居住用財産を売却した際に適用される「3,000万円の特別控除の特例」は、譲渡所得を大きく圧縮できるため、転勤や相続などの理由で不動産を売却する場合に広く活用されています。本記事では、この特例の適用範囲の一つである借地権について、適用の可否や実務上の留意点を解説します。


3,000万円特別控除の概要この特例は、居住していた家屋や、その家屋とともに敷地(所有地または借地権)を売却した際に、所有期間の長短に関わらず譲渡所得から3,000万円を控除できる制度です(租税特別措置法第35条)。


借地権の取扱いと特例の適用関係借地権付きの居住用財産を売却する際、土地の取得者(底地所有者)と借地権者の関係によって適用関係が異なります。

  • 借地権の贈与とみなされるケース借地権者以外の者が底地を取得し、その取得者と借地権者の間で地代の授受が行われない場合、取得者は借地権者から借地権を贈与されたとみなされる可能性があります(昭和48年11月1日付直資2-189)。

  • 贈与とみなされないケースただし、借地権者と底地の取得者が「借地権者の地位に変更がない」旨の申出書を税務署に提出した場合、贈与とはみなされません。


<具体的な事例>

例えば、父から相続した居住用家屋と借地権を母と子がそれぞれ1/3と2/3の割合で共有し、後に子が地主から底地を取得したとします。
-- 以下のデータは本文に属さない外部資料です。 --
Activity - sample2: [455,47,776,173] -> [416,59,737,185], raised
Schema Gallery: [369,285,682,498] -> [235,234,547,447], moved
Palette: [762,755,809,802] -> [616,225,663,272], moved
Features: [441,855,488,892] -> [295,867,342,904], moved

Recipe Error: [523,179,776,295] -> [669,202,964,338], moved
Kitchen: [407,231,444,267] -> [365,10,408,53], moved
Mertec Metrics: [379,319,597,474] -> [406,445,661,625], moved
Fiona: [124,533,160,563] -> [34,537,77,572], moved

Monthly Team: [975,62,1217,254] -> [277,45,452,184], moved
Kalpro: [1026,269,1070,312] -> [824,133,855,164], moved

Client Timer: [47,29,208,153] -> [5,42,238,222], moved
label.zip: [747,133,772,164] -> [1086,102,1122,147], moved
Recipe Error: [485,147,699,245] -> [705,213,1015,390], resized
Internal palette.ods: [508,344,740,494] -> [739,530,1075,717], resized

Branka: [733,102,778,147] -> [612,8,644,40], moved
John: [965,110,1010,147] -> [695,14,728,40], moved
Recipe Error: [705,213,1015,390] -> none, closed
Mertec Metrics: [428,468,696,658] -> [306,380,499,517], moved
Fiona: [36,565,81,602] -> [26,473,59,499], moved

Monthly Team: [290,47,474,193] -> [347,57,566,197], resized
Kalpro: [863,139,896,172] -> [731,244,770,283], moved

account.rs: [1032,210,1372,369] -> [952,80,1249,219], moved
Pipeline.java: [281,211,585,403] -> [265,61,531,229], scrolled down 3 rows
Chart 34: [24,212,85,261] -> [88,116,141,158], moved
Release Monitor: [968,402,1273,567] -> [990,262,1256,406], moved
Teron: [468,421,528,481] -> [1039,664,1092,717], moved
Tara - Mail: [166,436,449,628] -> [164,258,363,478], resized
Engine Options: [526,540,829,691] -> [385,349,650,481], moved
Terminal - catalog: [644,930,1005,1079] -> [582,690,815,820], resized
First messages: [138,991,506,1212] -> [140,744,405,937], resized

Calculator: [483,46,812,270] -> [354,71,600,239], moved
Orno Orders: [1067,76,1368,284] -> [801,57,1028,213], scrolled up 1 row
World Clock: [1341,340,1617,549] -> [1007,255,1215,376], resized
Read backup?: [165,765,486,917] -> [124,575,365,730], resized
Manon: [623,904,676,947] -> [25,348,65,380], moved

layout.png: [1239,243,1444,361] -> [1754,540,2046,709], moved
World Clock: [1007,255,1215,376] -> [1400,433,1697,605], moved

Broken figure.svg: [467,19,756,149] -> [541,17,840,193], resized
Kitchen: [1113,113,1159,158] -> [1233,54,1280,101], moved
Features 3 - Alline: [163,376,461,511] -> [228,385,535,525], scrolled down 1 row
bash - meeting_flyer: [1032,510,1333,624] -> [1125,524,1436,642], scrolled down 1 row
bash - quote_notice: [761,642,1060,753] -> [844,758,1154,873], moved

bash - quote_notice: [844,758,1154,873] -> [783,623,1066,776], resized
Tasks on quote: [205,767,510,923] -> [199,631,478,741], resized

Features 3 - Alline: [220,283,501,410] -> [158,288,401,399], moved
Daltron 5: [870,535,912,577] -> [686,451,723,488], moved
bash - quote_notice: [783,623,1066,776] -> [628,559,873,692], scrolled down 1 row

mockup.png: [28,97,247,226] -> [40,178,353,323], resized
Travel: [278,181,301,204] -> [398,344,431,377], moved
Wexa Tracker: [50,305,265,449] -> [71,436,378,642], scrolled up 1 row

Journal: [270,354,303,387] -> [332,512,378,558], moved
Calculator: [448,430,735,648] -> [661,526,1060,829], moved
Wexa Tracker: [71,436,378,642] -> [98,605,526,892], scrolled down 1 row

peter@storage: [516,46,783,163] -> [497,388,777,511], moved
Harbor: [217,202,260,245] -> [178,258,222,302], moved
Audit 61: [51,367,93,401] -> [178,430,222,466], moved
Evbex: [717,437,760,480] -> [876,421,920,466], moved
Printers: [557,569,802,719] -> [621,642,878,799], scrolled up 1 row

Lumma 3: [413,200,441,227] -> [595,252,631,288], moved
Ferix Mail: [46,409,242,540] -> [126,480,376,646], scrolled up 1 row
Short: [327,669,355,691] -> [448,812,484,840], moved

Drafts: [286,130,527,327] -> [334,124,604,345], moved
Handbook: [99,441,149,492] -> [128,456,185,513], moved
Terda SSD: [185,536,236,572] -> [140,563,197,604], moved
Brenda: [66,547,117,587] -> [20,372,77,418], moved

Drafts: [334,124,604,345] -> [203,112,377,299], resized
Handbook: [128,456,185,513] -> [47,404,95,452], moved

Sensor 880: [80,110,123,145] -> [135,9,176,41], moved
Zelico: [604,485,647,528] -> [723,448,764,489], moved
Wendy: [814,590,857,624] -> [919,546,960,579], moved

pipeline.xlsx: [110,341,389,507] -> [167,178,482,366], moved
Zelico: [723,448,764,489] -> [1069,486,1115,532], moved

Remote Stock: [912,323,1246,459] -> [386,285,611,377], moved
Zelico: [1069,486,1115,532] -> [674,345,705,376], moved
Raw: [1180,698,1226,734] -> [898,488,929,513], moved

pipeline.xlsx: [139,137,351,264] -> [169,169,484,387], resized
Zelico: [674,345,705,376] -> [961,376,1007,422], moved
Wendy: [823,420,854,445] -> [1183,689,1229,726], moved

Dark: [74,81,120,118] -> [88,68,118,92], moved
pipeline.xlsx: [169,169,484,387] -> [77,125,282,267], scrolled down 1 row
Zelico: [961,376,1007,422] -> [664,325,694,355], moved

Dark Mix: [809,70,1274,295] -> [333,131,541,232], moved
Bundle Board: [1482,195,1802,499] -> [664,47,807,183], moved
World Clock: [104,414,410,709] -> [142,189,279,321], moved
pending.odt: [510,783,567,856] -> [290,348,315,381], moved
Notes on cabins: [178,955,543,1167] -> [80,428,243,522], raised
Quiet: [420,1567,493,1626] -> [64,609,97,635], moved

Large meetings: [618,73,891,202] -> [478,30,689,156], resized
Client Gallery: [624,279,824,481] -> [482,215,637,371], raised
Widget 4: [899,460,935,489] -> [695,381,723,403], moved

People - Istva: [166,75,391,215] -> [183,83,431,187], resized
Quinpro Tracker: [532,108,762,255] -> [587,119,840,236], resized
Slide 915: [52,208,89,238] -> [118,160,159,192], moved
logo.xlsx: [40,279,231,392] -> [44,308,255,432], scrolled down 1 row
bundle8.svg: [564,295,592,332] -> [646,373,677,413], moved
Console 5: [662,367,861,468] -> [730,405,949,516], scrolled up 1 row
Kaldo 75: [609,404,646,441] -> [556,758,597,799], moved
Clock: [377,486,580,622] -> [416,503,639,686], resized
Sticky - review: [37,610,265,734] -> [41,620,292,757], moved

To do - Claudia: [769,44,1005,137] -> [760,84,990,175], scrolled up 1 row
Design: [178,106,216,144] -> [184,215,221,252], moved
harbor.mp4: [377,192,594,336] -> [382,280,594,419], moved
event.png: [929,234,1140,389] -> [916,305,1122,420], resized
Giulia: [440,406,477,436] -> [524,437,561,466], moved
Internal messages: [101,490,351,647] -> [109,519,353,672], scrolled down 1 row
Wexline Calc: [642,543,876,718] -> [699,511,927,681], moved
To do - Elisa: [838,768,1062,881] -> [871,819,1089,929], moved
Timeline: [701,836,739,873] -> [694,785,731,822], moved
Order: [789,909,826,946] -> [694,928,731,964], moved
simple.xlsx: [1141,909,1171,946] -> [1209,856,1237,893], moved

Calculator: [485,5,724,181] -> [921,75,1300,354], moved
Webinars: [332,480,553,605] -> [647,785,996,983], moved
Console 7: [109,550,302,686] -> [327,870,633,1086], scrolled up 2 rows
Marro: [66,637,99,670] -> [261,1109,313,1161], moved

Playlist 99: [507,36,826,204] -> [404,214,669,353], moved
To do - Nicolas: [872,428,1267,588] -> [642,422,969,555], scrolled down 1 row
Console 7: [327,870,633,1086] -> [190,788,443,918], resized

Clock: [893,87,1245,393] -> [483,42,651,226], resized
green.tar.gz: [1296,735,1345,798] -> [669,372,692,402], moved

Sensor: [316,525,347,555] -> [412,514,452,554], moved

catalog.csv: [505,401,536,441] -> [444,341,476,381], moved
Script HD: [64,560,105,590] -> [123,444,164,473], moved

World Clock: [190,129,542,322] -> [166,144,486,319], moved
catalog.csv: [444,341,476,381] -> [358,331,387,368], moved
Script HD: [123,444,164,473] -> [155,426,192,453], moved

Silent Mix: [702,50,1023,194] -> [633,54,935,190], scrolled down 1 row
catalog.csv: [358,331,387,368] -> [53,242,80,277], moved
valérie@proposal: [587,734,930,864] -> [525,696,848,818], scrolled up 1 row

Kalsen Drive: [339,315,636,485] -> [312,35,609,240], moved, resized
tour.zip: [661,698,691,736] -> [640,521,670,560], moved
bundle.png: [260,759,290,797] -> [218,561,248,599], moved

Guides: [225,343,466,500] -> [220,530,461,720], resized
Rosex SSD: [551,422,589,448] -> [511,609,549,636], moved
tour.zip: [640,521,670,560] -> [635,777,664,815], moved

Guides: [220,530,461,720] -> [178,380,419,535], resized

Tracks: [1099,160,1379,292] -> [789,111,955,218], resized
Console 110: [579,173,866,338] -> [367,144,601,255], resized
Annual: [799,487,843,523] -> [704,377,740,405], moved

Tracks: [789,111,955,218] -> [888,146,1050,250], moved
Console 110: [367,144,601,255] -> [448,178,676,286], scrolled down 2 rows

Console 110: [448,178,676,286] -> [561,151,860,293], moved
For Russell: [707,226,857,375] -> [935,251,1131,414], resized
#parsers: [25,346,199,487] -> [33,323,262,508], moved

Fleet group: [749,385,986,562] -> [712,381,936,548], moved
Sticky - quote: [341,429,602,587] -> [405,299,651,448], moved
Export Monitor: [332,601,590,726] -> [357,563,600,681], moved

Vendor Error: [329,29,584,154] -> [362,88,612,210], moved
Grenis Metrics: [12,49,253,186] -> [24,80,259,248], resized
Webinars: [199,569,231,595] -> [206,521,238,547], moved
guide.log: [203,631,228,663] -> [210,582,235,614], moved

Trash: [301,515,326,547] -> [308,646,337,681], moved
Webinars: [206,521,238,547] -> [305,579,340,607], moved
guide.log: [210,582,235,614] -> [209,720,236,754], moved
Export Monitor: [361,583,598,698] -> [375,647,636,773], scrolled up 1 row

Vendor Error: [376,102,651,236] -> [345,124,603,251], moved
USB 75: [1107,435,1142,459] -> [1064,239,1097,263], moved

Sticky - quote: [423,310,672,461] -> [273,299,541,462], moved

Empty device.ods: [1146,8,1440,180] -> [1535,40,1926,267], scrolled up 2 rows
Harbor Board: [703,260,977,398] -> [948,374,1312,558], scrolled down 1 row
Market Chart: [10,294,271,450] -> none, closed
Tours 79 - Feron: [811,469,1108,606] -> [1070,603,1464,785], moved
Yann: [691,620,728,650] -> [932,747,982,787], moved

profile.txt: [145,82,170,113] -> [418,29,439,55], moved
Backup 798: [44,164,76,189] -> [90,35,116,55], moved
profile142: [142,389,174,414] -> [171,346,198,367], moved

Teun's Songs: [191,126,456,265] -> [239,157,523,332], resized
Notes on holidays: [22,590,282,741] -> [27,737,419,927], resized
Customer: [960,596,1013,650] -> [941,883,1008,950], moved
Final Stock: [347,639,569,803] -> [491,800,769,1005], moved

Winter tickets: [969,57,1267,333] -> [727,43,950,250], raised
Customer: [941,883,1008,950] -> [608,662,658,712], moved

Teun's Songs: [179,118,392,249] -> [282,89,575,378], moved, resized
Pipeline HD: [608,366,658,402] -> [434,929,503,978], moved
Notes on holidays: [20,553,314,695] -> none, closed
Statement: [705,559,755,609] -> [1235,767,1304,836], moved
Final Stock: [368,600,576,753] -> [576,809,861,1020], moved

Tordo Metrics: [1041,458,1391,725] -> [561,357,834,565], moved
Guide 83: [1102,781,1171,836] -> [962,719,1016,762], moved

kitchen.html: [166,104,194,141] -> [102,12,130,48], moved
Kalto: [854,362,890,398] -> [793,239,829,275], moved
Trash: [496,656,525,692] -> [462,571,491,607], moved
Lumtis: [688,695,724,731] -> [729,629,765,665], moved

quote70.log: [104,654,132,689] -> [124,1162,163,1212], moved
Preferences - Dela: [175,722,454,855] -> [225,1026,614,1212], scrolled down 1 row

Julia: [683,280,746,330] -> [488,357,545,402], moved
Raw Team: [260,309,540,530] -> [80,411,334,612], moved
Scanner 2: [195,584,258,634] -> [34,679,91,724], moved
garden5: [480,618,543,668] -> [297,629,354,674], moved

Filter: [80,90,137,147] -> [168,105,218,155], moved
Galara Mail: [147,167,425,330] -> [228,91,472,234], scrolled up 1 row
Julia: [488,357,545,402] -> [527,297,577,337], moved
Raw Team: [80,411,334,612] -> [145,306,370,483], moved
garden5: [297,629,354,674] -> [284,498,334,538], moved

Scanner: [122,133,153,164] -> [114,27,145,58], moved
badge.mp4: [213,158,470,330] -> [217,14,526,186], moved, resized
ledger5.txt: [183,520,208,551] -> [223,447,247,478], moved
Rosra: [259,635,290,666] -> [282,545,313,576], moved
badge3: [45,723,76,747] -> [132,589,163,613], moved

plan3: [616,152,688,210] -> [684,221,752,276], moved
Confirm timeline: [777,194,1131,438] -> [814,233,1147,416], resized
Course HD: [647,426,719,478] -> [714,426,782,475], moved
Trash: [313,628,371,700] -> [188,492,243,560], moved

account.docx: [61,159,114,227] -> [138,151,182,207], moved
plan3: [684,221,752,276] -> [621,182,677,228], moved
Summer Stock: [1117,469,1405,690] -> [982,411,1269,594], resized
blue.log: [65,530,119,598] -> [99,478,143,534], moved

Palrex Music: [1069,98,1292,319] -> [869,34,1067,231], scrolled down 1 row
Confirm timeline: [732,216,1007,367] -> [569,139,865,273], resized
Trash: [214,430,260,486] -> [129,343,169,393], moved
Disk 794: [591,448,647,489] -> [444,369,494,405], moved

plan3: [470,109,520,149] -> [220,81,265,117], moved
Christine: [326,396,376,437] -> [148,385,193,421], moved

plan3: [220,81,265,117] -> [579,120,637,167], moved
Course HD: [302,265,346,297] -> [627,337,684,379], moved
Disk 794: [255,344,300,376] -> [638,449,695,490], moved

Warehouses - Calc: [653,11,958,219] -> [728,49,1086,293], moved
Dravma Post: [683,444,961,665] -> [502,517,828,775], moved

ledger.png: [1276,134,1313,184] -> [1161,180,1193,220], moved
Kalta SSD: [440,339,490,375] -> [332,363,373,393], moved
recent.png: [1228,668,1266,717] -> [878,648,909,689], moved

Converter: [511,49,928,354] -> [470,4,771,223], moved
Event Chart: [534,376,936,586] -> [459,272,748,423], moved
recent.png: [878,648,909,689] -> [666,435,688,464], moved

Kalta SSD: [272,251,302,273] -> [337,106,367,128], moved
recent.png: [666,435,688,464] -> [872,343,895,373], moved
この場合、母と子がともに家屋と土地を売却し、申出書を提出した場合、特例の適用関係は以下のようになります。

  1. 母(借地権1/3持分)は自身の持分に対し3,000万円控除を適用可能

  2. 子(借地権2/3持分と底地取得者)は、自身の持分に対し3,000万円控除を適用可能

  3. 子が所有する底地のうち、母の借地権部分に対応する部分についても、子は特例の適用を受けることが可能


<実務上の留意点>

  • 借地権が関係する場合、特例適用の可否を判断する際には、税務署への申出書の提出が必要かどうかを確認する

  • 借地権の持分や売却の際の関係性を明確にすることで、特例適用に関する誤認を防ぐ

  • 申告時には、適用要件を満たしているかどうか、契約書や土地・建物の所有権証明書類を準備しておく


まとめ居住用財産の3,000万円特別控除は、譲渡所得税の負担を軽減できる有益な制度ですが、借地権が関わる場合は、底地の取得者との関係や税務上の取扱いを慎重に判断する必要があります。申告時には、適用要件を満たしているか確認し、必要に応じて税務署へ申出書を提出することで、円滑な適用を目指しましょう。